The organizations building energy intelligence into their operations now are doing something more strategically important: They’re creating optionality. Every kilowatt saved on storage and cooling is capital that can be redirected into the next wave of AI innovation. Organizations that compute more while consuming less will have more room to scale, lower operating costs, and a structural advantage over competitors still running inefficient legacy infrastructure.
There’s also a resilience dimension. As grid constraints tighten and cloud costs rise, companies with deep visibility into their energy footprint will be better equipped to keep their AI initiatives running—and better positioned to avoid the disruptions that will increasingly hit organizations that waited.
Reputation matters too. “It still matters to people that they’re consuming products and services from an organization that takes sustainability seriously,” says Everpure Field CTO for EMEA Patrick Smith. “A reputational component is probably where energy efficiency stands up best as a competitive advantage.”
The survey data makes the imperative clear:
- 74% of leaders are already working to optimize existing infrastructure
- 69% are partnering with energy-efficient cloud and storage providers
- More than half are implementing AI workload scheduling and investing in more efficient hardware
But for organizations still early in this journey, the starting point is measurement. You can’t optimize what you can’t see. Building the capability to track energy consumption by workload, by system, and across your full infrastructure stack—including third-party cloud and managed services, where 71% of executives say rising costs originate—is the foundation everything else depends on.
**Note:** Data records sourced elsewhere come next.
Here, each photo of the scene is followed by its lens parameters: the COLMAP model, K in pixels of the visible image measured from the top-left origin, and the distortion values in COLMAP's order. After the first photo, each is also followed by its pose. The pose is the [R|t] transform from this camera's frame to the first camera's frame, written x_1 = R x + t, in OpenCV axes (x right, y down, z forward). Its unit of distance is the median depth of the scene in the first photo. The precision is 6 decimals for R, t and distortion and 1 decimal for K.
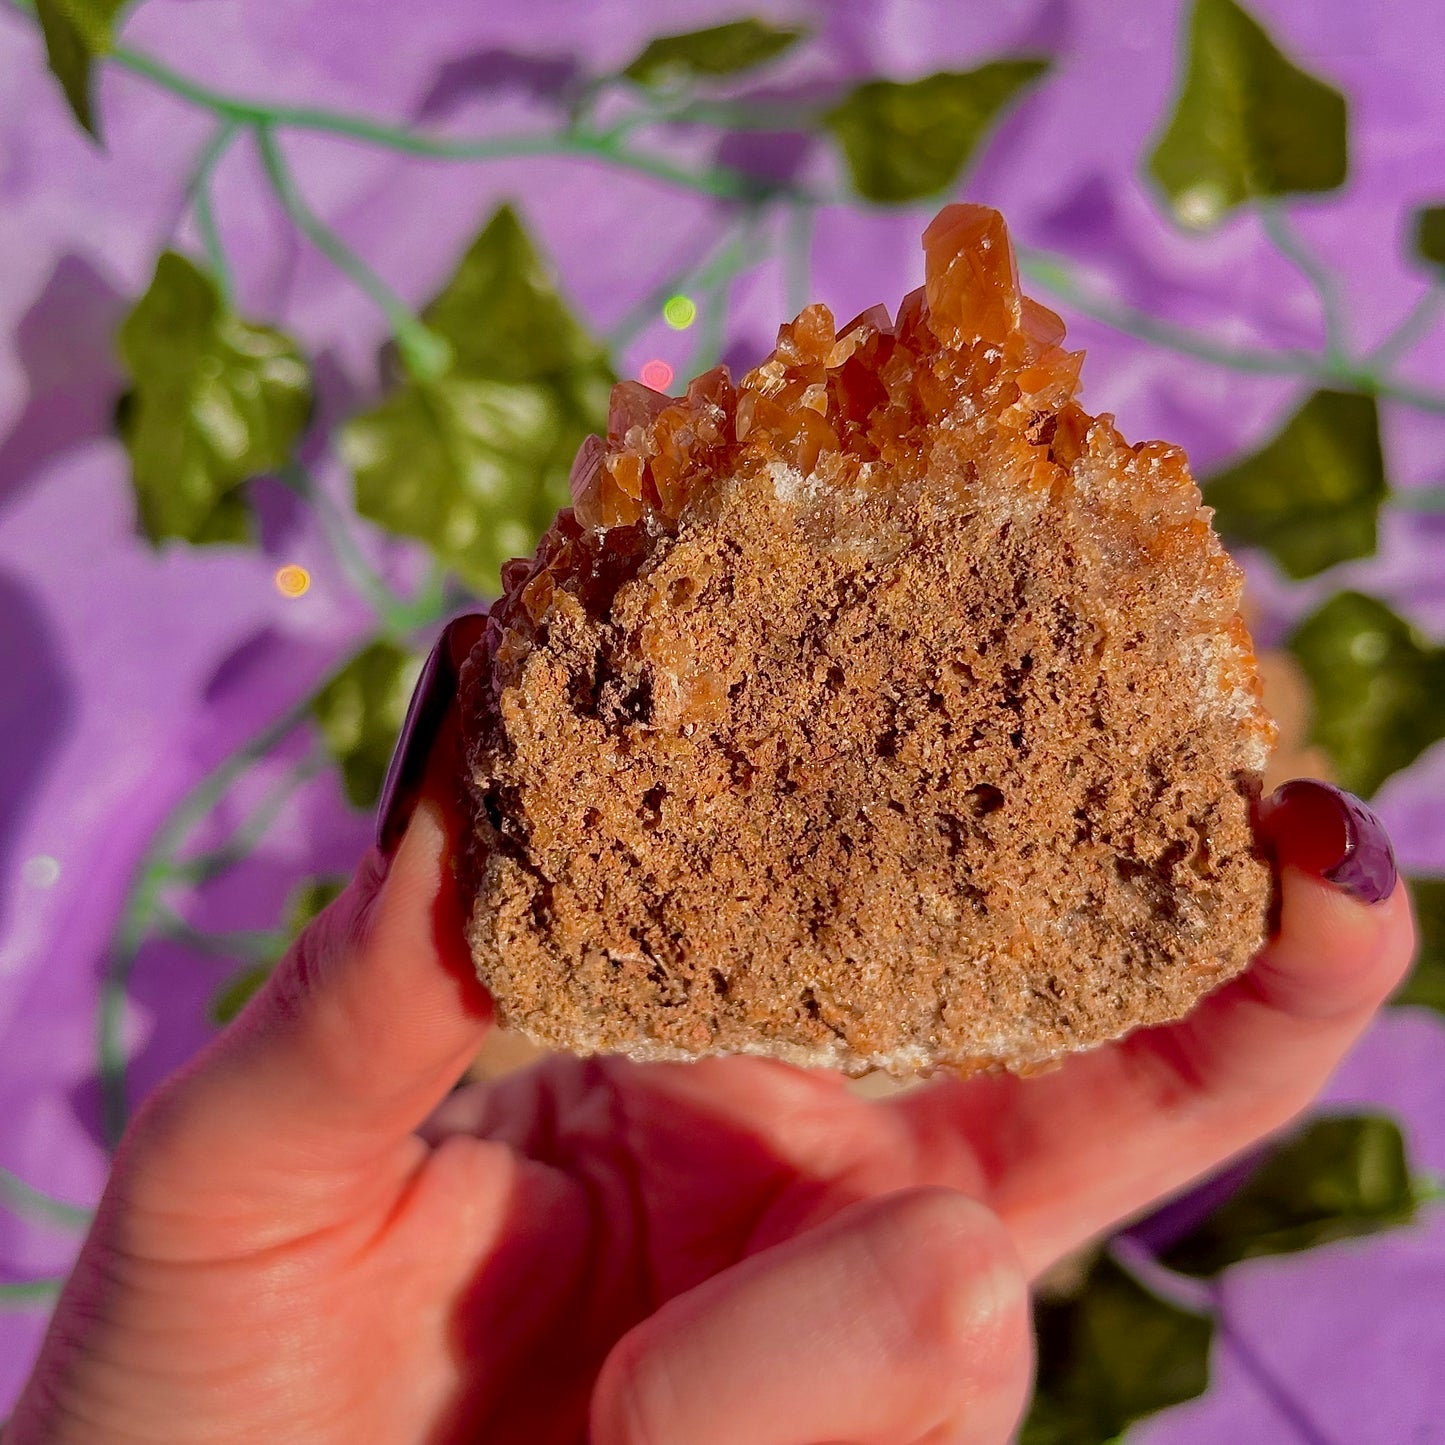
lens RADIAL K [[3046.8, 0, 722.5], [0, 3046.8, 722.5], [0, 0, 1]] dist [0.162676, -0.029603]
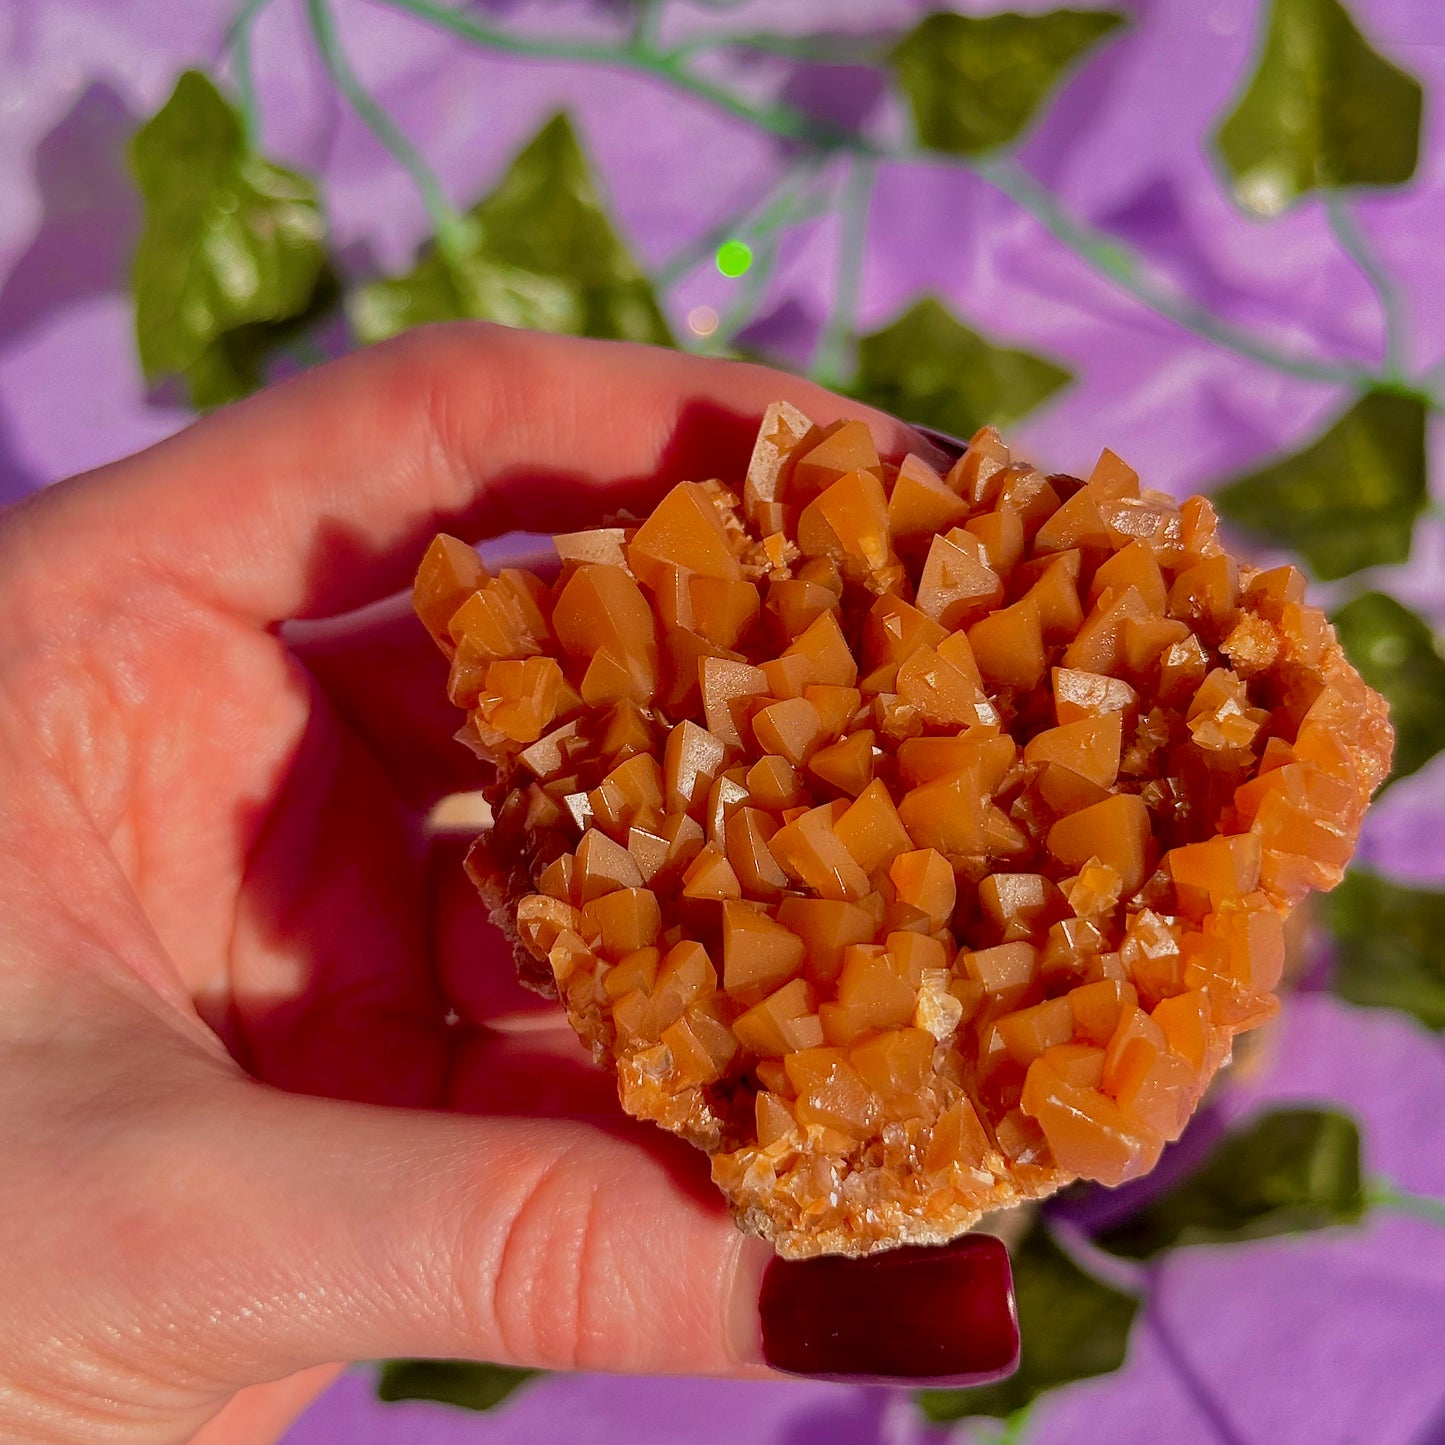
lens RADIAL K [[3046.8, 0, 722.5], [0, 3046.8, 722.5], [0, 0, 1]] dist [0.162676, -0.029603]
pose [[0.992765, 0.113938, -0.037896, 0.041145], [-0.115727, 0.992073, -0.048965, 0.069167], [0.032017, 0.052996, 0.998081, 0.027593]]
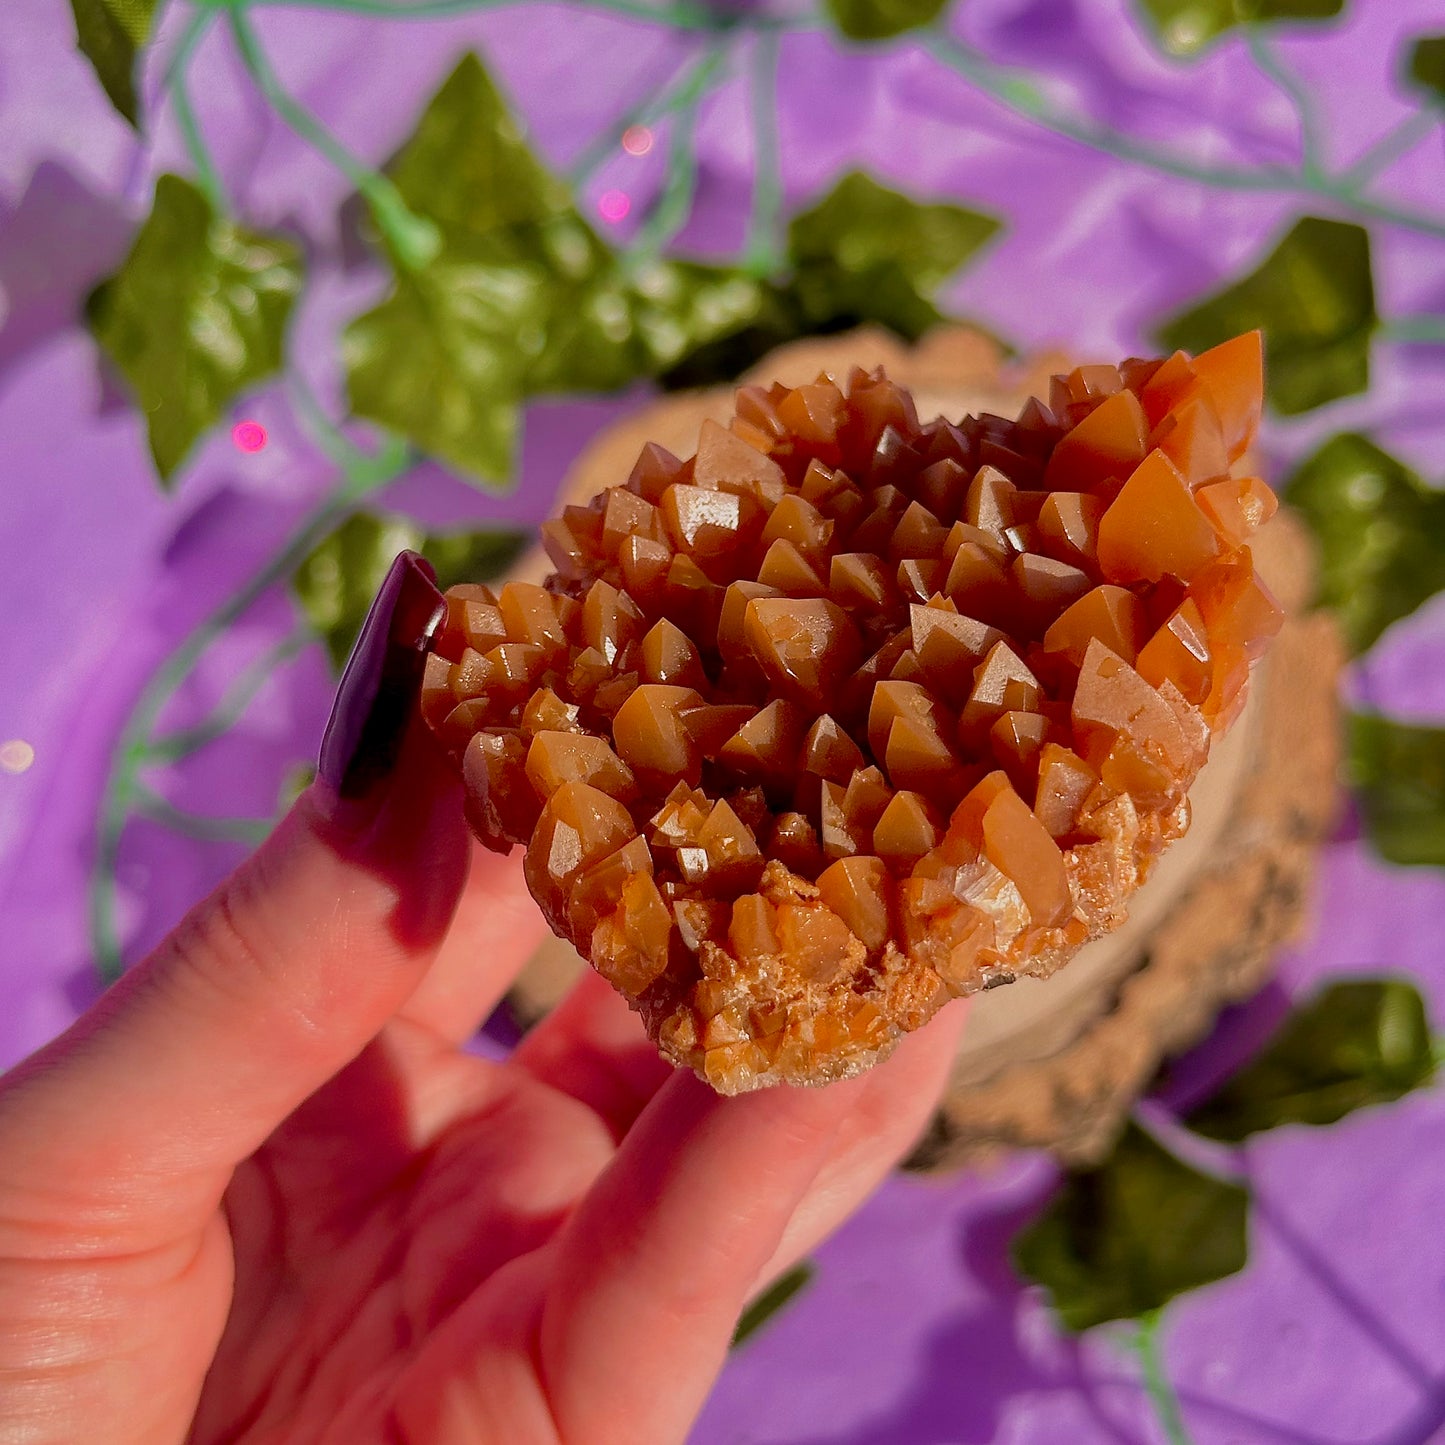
lens RADIAL K [[3046.8, 0, 722.5], [0, 3046.8, 722.5], [0, 0, 1]] dist [0.162676, -0.029603]
pose [[0.996541, -0.043053, 0.071084, -0.070876], [0.032826, 0.989715, 0.139234, -0.095494], [-0.076348, -0.136419, 0.987705, 0.022539]]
This Earth Day, the most meaningful thing an enterprise can do for the planet is to build the visibility to actually know where its energy is going and possess the infrastructure discipline to do something about it. The AI race is already underway. The organizations that win it won’t just be the ones who compute the most. They’ll be the ones who compute the most efficiently. Energy intelligence isn’t a sustainability initiative. It’s how you stay in the game.